T: “Great idea! You will incorporate several reflective surfaces in your design, moving and adjusting them until the laser beam strikes the target that you must place at the end of the course. Let’s get to work!”


Student groups discuss and compare their laser beam courses and steps for striking the target.

Design Challenge: Early Warning Device (45-60 minutes)

Students demonstrate their knowledge of reflection, absorption and transmission of light waves by designing, building and testing an adjustable early warning device that transmits light across a distance. They engage in the design process multiple times until their device meets the defined criteria and constraints. Students develop a presentation describing how their light-based warning device can be used in the countries they researched in the first lesson.

Design Prompts

  • Build a device with an adjustable light beam that reflects, absorbs and/or transmits light to convey an early warning message to users across a distance.
  • Identify the countries that are most likely to use your device.

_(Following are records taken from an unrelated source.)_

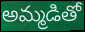
అమ్మడితో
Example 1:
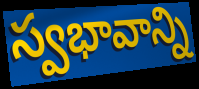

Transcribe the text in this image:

స్వభావాన్ని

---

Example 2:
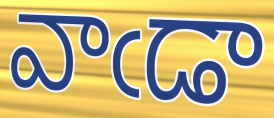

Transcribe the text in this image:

వాఁడా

    1. Present and explain the design prompt(s) for the challenge (above)
    2. Review and define the criteria and constraints listed below and these terms: iteration, prototype. Alternatively, you can define them together as a class, providing students with voice and choice.
    3. Assign student teams or assign students to specific groups.
    4. Students follow steps in the design process and record their progress in the challenge Maker Journal.
    5. Students share and compare their design solutions, reflect on the data collection/calculations, and provide peer feedback for improvement on future iterations.

    The criteria and constraints for this challenge are listed below. Criteria are the requirements for the design or its expected functions or abilities. Constraints are limitations on the design such as time, space, available materials, money, etc. The criteria and constraints are also listed in the Maker Journal for this challenge.

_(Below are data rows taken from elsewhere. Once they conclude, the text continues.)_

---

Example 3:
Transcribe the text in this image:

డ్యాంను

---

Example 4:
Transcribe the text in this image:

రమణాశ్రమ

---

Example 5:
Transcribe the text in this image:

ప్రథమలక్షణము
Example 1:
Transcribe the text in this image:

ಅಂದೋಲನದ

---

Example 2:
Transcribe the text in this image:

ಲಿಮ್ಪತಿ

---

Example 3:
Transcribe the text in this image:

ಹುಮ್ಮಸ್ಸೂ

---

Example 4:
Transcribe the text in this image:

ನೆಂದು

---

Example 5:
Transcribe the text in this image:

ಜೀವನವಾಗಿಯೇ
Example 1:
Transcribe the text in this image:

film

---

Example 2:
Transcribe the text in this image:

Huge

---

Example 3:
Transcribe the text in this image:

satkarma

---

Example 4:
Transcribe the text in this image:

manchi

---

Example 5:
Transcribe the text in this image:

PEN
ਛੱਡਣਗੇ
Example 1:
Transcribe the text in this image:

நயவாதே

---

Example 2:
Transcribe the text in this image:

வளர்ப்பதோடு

    Criteria & Constraints

    • Device uses specific colors of light
    • Device includes components for reflecting, absorbing and/or transmitting light
    • Device includes adjustable light beam
    • Device built with materials provided
    • Device completed and tested in the given time
    • Device includes 8 or more different materials
    • Device can convey warning message from at least 20 feet away

    Ideate Phase

    During the ideation phase students should have ample time to discuss and research their ideas and potential impact. All ideas are welcome during the ideation phase, and students should be encouraged to think big. Students should capture their ideas using the Maker Journal or a digital tool (Google doc, other). Keep in mind students may return to this phase as many times as needed.

    Prototype Phase

    Students select one of the designs from the ideation stage to create using various materials. Initially they will have a rough prototype of the design that should eventually get better as they test it and make refinements. Students may also want to experiment with solutions that focus on changes in behavior. In this case encourage them to create a detailed plan as well as a device that will help to remind them or encourage this change in behavior. Students use the Maker Journal to draw and label their designs. Students may need to return to this phase as they iterate.

    Test Phase

    Students self evaluate as they test their designs in the Maker Journal. This activity should be focused on brevity and conducted at a brisk pace. Students should be going through ideas, building prototypes and evaluating their designs for at least three or four design cycles. Build time should be quick and designs should be kept simple. Students may return to this phase as they iterate.


    Students discuss and compare their solutions and give each other feedback on the ability of their design to transmit a light-based early warning message across a distance. Students also give suggestions for improvements to the design for future iterations. During the presentations, help students focus their thinking on the data collected and interpreting the results to better define the design prompts.